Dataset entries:

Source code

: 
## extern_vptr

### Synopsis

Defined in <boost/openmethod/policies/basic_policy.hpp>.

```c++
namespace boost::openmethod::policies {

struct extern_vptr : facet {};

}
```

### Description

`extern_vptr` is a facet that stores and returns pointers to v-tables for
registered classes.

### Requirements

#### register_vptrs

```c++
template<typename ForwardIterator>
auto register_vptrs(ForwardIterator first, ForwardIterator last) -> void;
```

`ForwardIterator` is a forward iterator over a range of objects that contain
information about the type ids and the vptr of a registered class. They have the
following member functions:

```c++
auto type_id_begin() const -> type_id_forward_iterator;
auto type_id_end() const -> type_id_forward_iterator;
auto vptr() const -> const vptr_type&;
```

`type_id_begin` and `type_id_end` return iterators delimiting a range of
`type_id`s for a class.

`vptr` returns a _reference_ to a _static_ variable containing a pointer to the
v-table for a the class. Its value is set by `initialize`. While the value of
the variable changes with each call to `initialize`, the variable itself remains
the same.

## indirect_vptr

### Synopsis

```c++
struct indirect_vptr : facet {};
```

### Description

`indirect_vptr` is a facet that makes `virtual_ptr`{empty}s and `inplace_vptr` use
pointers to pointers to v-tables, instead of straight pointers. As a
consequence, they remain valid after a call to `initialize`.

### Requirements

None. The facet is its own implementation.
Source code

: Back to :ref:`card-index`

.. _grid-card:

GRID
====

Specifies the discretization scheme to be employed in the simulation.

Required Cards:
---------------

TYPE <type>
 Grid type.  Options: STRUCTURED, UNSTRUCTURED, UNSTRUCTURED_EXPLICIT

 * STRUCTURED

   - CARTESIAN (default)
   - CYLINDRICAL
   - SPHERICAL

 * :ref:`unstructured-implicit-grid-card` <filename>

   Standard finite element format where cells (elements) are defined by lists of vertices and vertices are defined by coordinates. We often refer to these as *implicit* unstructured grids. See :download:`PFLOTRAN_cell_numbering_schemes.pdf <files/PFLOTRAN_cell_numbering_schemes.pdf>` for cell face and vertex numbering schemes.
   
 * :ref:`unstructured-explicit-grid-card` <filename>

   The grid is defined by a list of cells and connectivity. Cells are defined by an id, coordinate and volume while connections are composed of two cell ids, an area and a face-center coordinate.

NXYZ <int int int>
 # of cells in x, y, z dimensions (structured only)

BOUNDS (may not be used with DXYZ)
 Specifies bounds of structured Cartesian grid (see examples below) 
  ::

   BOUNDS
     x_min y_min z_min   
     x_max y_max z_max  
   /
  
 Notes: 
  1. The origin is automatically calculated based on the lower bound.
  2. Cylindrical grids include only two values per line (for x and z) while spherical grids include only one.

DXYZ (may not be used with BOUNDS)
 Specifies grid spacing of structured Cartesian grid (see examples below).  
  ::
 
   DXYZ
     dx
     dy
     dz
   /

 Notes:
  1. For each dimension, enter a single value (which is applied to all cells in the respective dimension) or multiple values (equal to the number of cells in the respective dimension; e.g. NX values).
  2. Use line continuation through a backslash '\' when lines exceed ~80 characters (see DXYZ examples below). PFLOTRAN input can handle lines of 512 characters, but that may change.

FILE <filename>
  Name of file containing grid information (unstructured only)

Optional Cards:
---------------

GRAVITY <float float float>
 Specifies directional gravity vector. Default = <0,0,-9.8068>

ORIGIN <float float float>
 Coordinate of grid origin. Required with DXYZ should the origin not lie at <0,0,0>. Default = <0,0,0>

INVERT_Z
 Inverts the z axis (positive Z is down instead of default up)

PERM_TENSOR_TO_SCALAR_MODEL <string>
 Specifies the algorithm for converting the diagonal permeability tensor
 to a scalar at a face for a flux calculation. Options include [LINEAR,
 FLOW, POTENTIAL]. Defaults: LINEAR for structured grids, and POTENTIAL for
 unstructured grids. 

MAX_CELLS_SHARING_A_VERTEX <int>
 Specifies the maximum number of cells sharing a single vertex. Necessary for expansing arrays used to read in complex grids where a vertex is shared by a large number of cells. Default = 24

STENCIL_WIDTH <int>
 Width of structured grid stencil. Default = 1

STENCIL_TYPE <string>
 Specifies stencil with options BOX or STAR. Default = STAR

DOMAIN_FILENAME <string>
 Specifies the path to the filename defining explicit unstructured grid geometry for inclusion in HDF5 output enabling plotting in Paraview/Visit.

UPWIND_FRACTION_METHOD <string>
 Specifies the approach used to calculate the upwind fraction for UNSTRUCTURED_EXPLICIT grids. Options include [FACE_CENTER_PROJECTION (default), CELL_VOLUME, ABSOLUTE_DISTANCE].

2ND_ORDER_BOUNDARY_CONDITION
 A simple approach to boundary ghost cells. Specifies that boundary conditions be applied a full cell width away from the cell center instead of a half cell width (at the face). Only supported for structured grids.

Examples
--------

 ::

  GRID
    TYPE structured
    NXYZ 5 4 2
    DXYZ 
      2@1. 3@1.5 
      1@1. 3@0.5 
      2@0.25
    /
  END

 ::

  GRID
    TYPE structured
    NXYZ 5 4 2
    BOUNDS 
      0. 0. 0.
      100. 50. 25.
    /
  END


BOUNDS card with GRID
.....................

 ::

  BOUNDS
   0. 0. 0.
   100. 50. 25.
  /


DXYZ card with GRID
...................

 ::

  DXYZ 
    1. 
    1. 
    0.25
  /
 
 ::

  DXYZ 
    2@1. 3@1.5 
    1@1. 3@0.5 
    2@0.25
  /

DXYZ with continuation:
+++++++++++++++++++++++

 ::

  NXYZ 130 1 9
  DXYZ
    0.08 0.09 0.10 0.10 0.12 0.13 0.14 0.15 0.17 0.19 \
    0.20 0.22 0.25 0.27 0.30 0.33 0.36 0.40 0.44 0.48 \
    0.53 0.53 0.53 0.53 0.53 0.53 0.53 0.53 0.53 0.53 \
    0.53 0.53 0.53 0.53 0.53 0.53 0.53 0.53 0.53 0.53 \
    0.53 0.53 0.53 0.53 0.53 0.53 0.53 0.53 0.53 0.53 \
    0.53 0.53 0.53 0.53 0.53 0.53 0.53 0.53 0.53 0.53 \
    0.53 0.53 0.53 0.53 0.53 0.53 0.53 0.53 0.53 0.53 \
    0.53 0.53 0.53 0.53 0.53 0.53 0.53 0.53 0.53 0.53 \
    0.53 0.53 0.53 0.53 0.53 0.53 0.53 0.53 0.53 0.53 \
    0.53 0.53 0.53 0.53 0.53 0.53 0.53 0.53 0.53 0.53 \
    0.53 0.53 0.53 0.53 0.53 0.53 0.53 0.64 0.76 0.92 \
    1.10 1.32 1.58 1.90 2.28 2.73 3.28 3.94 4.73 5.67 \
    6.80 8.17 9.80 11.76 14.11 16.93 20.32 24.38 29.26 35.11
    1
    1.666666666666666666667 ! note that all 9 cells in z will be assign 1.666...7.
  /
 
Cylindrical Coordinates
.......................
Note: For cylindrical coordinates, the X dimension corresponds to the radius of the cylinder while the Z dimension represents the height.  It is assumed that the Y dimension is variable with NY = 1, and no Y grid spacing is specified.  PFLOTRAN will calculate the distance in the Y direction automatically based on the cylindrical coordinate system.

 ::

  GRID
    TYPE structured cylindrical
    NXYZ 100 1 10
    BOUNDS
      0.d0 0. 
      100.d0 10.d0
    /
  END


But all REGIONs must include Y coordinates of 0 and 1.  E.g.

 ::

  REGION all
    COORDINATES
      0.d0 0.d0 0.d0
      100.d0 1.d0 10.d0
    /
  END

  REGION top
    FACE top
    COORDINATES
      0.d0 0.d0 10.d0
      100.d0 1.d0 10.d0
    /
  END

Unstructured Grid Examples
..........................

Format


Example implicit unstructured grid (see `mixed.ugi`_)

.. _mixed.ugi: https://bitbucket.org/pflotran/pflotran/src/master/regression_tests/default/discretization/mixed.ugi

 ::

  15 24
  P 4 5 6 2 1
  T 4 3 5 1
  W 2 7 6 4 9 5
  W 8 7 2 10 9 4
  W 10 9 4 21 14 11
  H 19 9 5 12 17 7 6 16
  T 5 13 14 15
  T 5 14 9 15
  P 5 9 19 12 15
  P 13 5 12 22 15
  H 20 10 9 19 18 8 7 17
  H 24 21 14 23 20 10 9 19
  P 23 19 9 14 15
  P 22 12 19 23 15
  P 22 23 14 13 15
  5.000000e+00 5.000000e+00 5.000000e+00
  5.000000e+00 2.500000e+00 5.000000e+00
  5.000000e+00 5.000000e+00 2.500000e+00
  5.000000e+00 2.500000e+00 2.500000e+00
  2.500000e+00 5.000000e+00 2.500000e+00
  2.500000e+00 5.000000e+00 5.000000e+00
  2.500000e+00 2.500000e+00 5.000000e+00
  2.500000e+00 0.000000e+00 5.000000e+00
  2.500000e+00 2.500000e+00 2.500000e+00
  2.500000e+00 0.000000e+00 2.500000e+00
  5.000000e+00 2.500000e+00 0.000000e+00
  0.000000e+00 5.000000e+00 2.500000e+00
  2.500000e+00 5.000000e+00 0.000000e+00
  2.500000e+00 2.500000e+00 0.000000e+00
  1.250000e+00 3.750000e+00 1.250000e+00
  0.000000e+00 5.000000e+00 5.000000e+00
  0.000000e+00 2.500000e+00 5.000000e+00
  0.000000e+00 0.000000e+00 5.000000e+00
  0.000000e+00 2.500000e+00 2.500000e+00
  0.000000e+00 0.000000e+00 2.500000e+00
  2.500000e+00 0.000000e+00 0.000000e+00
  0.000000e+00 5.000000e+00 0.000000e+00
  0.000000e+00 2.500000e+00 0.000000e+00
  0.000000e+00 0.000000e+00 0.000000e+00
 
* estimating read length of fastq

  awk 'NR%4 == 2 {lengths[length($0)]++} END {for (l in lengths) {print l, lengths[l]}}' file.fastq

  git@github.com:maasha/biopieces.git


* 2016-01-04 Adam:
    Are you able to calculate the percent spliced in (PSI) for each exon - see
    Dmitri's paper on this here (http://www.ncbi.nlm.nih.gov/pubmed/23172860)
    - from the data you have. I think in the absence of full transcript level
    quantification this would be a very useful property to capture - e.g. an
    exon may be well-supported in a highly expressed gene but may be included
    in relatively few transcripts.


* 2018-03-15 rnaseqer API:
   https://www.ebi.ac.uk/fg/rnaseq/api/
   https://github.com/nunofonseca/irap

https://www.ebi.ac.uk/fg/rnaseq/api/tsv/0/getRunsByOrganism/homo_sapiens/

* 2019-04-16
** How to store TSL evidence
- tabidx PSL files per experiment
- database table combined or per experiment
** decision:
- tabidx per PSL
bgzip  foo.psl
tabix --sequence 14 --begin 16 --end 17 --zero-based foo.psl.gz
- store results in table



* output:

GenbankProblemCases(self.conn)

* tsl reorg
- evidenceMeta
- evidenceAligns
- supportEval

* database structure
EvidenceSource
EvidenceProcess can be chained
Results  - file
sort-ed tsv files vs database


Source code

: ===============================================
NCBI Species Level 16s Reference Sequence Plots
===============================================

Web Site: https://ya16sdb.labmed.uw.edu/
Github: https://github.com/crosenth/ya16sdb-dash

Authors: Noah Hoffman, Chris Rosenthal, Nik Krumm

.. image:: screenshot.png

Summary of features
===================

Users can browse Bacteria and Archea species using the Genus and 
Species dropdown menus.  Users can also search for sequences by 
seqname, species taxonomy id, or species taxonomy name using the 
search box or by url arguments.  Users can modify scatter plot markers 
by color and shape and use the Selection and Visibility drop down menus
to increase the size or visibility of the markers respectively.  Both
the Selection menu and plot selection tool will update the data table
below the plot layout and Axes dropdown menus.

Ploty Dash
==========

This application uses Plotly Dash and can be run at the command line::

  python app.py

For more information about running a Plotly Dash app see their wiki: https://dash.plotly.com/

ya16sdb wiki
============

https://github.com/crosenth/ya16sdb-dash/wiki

◆ INSTRUCTIONS FOR THE TASK
How many lines of the entries above hold the string "github"? Reply with the number alone.

◆ TASK ANSWER
4